I finished the “Conditional GAN” programming assignment for week 4. All the tests passed, but I received " Try Again · 0/5 points earned". I’m pretty sure I removed all the print
statements and stuff I had for testing purposes. Could someone please help me figure out what happened?
Hi @logos_masters,
Did you accidentally remove any necessary comments? Be sure to keep all the required comments unchanged, and write your code within the indicated comment sections. If you’re still having issues, try backing up your code, reverting the notebook to the initial version, and then rewriting your code again!
Hope this helps!
I don’t believe so, I will try doing that. Maybe I accidentally deleted something without realizing.
Oh ok, let me know if you need further help! I usually revert my notebook to the initial version and rewrite the code to be sure everything is fine!
Unfortunately I have the same problem with a fresh notebook. Under “My submissions”, it says :
Cell #7. Can't compile the student's code. Error: RuntimeError("Expected object of scalar type Long but got scalar type Float for sequence element 1 in sequence argument at position #1 'tensors'",)
However, according to the tests in my notebook, Cell #7 succeeded.
Oh! This issue isn’t due to a grading mistake. It looks like a data type mismatch in your code. Make sure that the data types are consistent, especially where specific types are expected. Try printing the data types at key points to help spot where the mismatch might be (sequence elements should be of type long
, but it seems yours are currently float
).
I think this is another instance of the issue described on this thread.
Thanks. I am running it again with the type conversion in each input in combine instead of on the final output, we’ll see if that takes care of it.
Is there any real-world context in which it might be important to do it in this order, or is it just a quirk of the grading script?

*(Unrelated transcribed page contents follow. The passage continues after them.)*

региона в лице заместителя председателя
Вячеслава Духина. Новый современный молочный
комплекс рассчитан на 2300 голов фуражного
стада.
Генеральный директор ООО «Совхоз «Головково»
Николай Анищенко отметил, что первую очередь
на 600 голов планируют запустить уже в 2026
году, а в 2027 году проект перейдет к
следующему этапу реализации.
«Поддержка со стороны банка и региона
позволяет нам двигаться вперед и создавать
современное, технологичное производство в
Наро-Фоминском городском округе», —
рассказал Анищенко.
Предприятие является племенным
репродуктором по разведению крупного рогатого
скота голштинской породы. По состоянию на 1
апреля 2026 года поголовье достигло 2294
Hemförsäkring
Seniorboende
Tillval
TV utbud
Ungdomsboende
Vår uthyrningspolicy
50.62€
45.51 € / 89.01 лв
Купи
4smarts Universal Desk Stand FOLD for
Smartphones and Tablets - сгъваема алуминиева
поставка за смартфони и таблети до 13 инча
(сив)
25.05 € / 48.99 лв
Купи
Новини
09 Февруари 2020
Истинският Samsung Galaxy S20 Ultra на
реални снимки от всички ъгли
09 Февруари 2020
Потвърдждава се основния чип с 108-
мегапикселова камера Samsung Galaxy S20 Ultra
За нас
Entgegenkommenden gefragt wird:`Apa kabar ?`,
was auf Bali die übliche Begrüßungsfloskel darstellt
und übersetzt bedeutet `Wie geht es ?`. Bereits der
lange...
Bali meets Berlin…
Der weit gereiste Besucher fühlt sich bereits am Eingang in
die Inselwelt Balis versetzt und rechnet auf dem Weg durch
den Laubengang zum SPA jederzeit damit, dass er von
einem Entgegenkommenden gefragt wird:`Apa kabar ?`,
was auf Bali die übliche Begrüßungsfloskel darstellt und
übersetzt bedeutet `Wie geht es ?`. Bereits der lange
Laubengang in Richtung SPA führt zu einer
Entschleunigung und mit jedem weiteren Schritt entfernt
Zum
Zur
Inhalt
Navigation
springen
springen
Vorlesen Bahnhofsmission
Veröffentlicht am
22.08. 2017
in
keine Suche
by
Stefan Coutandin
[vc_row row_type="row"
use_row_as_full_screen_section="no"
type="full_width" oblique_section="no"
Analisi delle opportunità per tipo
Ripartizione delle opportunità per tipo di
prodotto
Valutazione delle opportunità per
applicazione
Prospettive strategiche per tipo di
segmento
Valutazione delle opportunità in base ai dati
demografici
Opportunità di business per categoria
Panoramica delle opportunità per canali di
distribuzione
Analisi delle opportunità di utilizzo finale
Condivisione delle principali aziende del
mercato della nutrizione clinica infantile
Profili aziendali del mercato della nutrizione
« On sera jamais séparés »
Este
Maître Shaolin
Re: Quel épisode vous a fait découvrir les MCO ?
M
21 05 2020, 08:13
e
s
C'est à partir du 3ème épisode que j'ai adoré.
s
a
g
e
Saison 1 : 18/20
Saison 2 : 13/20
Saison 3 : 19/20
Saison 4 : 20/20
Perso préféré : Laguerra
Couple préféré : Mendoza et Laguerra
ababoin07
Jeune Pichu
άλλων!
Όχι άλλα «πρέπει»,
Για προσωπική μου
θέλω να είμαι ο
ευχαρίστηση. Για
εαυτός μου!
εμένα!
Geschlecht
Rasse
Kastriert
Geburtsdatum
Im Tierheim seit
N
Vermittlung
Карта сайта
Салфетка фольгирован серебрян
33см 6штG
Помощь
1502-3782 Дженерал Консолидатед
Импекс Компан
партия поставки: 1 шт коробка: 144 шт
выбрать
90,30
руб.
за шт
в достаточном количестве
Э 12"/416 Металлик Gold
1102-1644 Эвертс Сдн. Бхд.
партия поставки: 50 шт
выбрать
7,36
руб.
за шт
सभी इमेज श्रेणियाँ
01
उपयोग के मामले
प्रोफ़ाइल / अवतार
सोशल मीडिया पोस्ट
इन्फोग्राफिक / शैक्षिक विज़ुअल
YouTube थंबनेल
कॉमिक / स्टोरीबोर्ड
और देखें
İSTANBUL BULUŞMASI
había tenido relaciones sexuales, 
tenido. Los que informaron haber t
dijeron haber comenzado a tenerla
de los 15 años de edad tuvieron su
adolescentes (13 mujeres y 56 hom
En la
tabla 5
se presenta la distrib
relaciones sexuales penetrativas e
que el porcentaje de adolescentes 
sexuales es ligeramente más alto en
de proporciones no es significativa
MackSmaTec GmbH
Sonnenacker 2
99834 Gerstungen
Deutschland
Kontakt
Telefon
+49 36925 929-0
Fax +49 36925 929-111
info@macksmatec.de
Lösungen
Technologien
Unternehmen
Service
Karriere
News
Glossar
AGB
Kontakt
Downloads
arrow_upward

As explained on that other thread, it’s a quirk in that the grader uses an older version of PyTorch than the one in the notebook. So it’s a “versionitis” problem, which can happen in the python/ML space pretty frequently: the APIs don’t “hold still” for very long and sometimes they change in incompatible ways.
There is another link in that thread to yet another way in which the mismatching version can be a problem with the grader. This has been reported to the course staff more than a year ago, but I guess it’s too much of a hassle to reissue the graders. Sorry!